Le Pérou bascule à l’extrême droite avec l’élection de Keiko Fujimori
30 juin 2026 à 17h35

Durée de lecture : 2 minutes

Après la Colombie, le Pérou bascule à l’extrême droite. Keiko Fujimori, fille de l’ancien autocrate Alberto Fujimori, a été élue présidente du pays à l’issue d’un mois de dépouillement. La dirigeante du parti Fuerza Popular (FP, Force populaire), qui représente un éventail allant de la droite conservatrice à l’extrême droite autoritaire, prendra ses fonctions le 28 juillet pour un mandat de cinq ans.

Elle a remporté l’élection avec une avance très serrée, seulement 50 000 voix sur 18 millions de bulletins, face à son adversaire de gauche radicale, Roberto Sanchez de Juntos por el Peru (Ensemble pour le Pérou). Ce dernier a dénoncé des irrégularités administratives concernant les votes à l’étranger et a déclaré qu’il ne reconnaîtrait pas sa défaite.

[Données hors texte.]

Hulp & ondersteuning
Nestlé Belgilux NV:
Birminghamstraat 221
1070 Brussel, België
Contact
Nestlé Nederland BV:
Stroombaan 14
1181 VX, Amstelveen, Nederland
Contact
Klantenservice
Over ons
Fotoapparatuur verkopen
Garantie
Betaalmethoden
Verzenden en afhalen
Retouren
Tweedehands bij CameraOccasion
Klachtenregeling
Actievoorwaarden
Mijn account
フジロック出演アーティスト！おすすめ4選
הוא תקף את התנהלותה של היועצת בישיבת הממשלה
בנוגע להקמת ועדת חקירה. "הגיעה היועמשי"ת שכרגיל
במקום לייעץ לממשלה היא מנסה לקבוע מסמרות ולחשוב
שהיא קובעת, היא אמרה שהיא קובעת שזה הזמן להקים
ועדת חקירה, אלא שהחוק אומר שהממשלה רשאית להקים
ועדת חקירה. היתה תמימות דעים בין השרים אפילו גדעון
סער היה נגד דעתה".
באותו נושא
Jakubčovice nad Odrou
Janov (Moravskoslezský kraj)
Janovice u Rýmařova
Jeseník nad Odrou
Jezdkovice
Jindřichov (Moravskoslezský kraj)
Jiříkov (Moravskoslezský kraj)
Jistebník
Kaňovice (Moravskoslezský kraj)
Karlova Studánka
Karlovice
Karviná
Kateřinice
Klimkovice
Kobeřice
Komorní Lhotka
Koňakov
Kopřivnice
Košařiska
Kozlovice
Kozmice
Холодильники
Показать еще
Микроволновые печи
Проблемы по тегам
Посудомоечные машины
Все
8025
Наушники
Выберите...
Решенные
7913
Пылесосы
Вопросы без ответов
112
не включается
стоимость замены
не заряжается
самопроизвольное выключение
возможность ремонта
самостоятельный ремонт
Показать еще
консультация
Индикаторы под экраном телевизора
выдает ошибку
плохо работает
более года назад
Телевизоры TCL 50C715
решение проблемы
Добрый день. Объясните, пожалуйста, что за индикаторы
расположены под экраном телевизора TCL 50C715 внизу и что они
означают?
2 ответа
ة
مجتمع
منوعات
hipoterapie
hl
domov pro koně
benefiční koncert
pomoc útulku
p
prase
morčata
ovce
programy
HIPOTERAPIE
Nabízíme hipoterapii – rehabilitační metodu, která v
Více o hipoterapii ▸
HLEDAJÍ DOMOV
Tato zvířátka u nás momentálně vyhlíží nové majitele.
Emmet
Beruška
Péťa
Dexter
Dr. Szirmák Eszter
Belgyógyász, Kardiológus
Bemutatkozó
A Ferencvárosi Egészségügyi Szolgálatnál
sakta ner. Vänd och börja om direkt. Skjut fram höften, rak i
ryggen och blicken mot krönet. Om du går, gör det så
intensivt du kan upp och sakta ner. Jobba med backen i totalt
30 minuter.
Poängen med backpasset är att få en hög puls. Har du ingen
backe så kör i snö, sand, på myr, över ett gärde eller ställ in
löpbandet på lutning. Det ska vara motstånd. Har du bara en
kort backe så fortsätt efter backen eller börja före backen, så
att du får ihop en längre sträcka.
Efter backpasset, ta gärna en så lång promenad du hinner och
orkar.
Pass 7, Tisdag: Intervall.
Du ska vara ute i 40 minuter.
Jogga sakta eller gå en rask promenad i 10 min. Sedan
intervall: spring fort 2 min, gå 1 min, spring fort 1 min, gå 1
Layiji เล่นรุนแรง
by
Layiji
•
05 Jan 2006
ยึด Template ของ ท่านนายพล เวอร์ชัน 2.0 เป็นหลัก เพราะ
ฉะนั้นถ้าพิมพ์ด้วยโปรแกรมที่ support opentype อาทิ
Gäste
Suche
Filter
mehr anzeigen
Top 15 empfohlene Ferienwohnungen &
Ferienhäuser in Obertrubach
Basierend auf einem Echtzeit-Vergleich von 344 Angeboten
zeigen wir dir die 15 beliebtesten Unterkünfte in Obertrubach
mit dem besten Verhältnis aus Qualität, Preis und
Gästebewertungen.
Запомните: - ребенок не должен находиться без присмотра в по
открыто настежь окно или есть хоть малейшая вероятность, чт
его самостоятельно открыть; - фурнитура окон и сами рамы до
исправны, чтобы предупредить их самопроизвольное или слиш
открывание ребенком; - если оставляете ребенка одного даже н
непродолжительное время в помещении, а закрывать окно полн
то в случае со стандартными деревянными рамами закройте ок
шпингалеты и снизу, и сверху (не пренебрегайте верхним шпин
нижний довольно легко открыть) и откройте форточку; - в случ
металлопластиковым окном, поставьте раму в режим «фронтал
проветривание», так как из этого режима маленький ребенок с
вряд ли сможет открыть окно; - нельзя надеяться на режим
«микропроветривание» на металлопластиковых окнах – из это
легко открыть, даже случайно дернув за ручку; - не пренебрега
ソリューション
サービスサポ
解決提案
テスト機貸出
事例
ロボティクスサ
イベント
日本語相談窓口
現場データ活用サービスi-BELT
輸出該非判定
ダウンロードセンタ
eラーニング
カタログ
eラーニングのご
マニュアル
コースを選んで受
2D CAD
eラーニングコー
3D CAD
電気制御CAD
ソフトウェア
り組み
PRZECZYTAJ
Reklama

Procédure judiciaire pour blanchiment d’argent

Âgée de 51 ans, Keiko Fujimori s’inscrit dans la continuité du modèle néolibéral instauré par la Constitution de 1993, sous le régime de son père. Alberto Fujimori, dont elle revendique l’héritage, a été condamné en 2009 à vingt-cinq ans de prison pour crimes contre l’humanité, en raison de sa répression des guérilleros communistes du Sentier lumineux dans les années 1990. Il a également été à l’origine d’une campagne de stérilisations forcées de femmes autochtones, faisant plus de 300 000 victimes.

Keiko Fujimori a également fait face à des accusations de blanchiment d’argent, ayant été soupçonnée d’avoir reçu au moins 1,2 million de dollars (1 million d’euros) de l’entreprise brésilienne de BTP Odebrecht. Elle a purgé plusieurs séjours en prison entre 2018 et 2020, avant que les poursuites ne soient annulées en 2025.

Dans la lignée de son père, elle a promis d’exercer le pouvoir d’une « main de fer » et de « ramener l’ordre » dans un pays marqué par l’instabilité politique et l’expansion du crime organisé. Parmi ses engagements de campagne, elle a annoncé son intention d’expulser les exilés en situation irrégulière, d’accroître la présence militaire dans les rues et de construire des mégaprisons.